• **YOUR OBJECTIVE**
Please carry on the Game 5 blog below, picking up right after its last sentence.

Winner and New World Champions: Game 5 blog

Welcome to Game 5. Will the Tigers bounce back or will the Cards Party Like It’s 1982?

Keys to the Game: Obvious. The Tigers have to win and hope their pitchers don’t make errors. For the Cards, they need to win this tonight behind the same old traits that got them up 3-1: great pitching, take advantage of mistakes and have timely hitting. It’s that simple

Top 1st: Jeff Weaver sets the Tigers in order. Strikes out Curtis Granderson with a fastball,  Craig Monroe with a slider. Carlos Guillen flies to left. What a transformation for Weaver going from 3-10 with Anaheim to the starting pitcher in a possible World Series clinching game

Bottom 1st: Justin Verlander does not set the Cardinals in order. In fact, he’s a little nervous and very wild.  Verlander walks three batters, throws two wild pitches, wents full count on four batters in the innings. Despite loading the bases without a base hit, Verlander luckily gets out of the inning as Guillen made a nice stop of a Ronnie Belliard grounder up the middle and Casey made a nice scoop of Guillen’s throw to save two runs. Detroit fans just let out a collective sigh. 

Pudge Rodriguez should get a medal for making it through the bottom of the first. Verlander threw six or seven balls in the dirt, blocking all but his two wild pitches. Pudge Rodriguez, a sure-fire Hall of Famer.

• **EXCERPTED RECORDS**

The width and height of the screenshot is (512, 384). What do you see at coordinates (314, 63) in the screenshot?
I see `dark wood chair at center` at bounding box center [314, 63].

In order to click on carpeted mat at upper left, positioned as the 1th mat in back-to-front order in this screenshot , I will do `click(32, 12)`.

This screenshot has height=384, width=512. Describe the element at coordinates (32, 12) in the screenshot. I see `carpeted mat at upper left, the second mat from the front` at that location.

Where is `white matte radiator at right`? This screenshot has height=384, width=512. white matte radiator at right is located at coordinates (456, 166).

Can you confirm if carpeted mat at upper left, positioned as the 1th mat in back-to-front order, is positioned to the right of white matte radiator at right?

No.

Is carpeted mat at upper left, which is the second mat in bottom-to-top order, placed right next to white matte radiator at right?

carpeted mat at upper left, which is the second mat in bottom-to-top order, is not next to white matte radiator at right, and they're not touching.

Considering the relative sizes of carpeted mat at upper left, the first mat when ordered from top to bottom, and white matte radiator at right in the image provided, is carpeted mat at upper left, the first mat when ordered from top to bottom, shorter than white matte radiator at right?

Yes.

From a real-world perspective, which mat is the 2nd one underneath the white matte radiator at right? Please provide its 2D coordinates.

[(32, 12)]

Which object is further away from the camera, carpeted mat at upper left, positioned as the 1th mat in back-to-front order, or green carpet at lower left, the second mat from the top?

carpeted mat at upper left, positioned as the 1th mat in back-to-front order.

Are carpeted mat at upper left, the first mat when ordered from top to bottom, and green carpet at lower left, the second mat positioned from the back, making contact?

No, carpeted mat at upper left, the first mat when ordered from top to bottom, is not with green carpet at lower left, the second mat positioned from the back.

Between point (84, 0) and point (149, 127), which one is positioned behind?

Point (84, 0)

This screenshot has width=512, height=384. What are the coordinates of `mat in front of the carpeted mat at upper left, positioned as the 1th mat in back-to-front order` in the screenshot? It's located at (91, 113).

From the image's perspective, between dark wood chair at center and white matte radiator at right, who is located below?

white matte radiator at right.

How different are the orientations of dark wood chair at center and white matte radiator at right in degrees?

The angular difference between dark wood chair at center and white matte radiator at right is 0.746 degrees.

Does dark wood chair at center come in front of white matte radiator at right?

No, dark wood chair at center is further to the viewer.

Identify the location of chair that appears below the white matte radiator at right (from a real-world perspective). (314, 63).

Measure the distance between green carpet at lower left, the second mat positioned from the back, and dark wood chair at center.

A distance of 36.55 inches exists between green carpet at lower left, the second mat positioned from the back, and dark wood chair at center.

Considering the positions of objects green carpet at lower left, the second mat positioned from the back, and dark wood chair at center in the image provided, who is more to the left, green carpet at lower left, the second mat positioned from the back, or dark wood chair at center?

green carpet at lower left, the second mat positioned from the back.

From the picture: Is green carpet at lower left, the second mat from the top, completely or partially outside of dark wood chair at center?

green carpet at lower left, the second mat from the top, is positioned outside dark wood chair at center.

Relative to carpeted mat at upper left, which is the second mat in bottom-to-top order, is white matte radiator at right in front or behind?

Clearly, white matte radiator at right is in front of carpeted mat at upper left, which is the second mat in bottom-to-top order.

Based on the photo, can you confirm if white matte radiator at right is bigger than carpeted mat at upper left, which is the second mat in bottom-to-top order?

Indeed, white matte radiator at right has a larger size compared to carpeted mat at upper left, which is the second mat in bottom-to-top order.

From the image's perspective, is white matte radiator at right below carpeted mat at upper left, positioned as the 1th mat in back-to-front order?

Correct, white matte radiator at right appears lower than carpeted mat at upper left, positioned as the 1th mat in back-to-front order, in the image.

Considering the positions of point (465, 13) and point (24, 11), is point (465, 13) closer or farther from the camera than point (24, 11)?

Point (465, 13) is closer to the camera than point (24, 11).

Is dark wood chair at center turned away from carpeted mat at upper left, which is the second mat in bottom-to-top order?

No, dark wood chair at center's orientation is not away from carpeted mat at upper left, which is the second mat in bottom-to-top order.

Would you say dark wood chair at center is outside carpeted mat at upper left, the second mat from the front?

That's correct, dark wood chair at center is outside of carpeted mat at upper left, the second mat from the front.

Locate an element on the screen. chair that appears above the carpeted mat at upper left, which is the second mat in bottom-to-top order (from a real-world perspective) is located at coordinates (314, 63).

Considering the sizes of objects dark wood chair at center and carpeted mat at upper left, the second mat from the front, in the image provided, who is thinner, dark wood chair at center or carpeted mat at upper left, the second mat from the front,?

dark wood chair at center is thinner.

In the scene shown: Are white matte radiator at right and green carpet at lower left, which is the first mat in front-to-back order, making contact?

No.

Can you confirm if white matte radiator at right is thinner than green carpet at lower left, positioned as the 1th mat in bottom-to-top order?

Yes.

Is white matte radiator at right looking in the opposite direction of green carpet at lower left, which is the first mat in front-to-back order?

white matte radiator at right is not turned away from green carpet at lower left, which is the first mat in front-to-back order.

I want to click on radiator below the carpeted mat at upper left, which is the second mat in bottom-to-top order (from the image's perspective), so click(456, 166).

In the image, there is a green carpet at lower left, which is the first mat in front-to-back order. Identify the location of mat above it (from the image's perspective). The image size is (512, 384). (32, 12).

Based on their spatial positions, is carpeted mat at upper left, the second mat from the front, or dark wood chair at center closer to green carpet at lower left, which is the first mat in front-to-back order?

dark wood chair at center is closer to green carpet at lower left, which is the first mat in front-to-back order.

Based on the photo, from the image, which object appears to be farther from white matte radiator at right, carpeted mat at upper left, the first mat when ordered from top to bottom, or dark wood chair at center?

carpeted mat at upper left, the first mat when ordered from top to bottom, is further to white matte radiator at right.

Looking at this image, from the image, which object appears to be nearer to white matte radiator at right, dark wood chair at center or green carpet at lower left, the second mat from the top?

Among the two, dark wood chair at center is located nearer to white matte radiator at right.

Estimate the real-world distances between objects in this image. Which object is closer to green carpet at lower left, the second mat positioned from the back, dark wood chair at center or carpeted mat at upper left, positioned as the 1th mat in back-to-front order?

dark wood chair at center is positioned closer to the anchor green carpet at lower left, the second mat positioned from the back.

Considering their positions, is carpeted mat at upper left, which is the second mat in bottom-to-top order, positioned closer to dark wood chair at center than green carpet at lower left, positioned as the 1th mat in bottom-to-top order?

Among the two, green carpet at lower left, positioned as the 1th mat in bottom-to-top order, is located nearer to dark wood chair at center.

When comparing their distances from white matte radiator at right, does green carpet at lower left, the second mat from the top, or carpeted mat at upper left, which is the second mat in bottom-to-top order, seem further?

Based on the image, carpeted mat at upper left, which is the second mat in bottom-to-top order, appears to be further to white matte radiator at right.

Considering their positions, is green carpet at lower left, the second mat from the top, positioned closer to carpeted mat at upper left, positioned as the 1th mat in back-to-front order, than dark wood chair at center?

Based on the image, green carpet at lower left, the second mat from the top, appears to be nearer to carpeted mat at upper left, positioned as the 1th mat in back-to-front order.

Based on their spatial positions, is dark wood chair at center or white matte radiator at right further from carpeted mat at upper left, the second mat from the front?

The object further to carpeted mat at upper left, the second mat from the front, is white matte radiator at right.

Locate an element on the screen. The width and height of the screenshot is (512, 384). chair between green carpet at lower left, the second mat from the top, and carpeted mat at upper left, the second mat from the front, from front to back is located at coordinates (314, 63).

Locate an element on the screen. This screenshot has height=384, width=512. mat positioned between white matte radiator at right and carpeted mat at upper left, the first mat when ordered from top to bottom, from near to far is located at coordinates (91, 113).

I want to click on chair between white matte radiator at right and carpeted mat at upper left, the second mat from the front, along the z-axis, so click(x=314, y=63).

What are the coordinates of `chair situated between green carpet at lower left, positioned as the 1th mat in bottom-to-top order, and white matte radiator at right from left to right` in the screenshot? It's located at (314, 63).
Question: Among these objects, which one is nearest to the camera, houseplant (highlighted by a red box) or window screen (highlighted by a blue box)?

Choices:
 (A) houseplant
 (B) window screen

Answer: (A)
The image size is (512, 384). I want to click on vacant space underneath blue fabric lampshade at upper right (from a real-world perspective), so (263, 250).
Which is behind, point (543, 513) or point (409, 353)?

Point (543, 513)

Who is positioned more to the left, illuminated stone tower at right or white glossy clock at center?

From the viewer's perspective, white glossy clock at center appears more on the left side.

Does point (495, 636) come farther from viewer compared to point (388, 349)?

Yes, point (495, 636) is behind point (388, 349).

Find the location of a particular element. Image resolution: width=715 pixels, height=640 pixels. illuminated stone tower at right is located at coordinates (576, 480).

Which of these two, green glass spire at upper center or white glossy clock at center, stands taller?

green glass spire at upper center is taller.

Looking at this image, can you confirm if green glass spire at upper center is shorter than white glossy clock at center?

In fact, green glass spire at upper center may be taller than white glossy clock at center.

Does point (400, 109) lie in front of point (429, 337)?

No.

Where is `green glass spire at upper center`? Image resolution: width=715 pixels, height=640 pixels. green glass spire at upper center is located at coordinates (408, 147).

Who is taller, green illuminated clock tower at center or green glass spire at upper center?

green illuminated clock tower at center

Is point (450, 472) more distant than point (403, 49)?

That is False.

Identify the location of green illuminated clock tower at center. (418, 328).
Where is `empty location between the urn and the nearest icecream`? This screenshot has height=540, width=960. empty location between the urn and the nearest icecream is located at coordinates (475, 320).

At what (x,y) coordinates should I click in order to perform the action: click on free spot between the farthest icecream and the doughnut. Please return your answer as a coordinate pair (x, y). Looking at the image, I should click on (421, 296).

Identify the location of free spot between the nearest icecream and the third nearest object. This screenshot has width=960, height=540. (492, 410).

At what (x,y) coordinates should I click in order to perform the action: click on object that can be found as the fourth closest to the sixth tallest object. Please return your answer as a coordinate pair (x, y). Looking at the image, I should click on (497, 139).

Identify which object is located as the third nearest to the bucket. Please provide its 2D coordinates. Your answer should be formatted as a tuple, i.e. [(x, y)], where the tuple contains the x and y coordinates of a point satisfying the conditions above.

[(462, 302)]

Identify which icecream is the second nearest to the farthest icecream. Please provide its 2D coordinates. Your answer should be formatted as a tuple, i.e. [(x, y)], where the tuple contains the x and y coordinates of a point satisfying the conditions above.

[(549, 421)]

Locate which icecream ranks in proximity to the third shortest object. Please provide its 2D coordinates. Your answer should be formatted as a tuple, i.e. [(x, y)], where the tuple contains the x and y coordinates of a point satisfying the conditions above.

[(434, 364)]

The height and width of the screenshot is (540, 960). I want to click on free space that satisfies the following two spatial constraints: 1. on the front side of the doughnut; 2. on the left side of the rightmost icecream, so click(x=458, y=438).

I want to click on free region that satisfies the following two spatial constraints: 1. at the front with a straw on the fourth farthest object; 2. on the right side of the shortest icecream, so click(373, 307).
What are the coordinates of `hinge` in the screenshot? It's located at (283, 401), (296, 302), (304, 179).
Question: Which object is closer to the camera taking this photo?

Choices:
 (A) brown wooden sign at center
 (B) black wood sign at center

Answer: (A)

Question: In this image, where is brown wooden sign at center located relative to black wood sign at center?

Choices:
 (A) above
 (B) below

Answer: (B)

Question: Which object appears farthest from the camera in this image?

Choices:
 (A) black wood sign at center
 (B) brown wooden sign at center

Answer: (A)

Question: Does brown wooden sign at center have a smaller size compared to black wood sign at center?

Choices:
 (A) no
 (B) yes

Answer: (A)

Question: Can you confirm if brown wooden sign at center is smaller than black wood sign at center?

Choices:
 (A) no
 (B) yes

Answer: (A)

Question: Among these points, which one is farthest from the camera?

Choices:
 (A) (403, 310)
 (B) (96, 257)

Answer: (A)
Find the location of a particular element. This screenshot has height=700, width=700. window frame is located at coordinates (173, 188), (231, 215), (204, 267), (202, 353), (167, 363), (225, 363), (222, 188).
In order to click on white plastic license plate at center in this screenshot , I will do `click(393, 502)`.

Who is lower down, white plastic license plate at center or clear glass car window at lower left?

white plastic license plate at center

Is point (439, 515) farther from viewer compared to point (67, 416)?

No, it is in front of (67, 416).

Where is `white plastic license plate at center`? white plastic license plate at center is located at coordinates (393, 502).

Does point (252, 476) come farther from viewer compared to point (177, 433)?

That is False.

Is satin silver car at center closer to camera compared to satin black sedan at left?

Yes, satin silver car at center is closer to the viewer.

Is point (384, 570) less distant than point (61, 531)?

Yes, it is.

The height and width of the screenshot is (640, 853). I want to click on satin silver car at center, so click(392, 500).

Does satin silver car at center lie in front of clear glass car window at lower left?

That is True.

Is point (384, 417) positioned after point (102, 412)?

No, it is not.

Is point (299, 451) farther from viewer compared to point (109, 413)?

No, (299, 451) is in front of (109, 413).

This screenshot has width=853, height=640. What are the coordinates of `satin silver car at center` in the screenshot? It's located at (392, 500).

• **ANSWER AREA**
By the way, I am listening to the game and one of the reasons Kenny Rogers did not start Game 5 was because Leyland didn’t want him pitching in front of the St. Louis crowd and type of atmosphere. I thought Cardinals fans were harmless, wholesome like the Osmonds. If Verlander tanks tonight, the second guessing will only get worse. Tigers fans should hope he doesn’t throw 35 pitches per inning again.

Top 2nd:  Weaver’s fastball is hitting the corners well. He got the right-handed hitting Magglio Ordonez to swing on an inside and low fastball and followed that by getting the left-handed hitting Casey called on strikes with a waist-high inside fastball. Rodriguez grounds out to end the inning. Six up, six down.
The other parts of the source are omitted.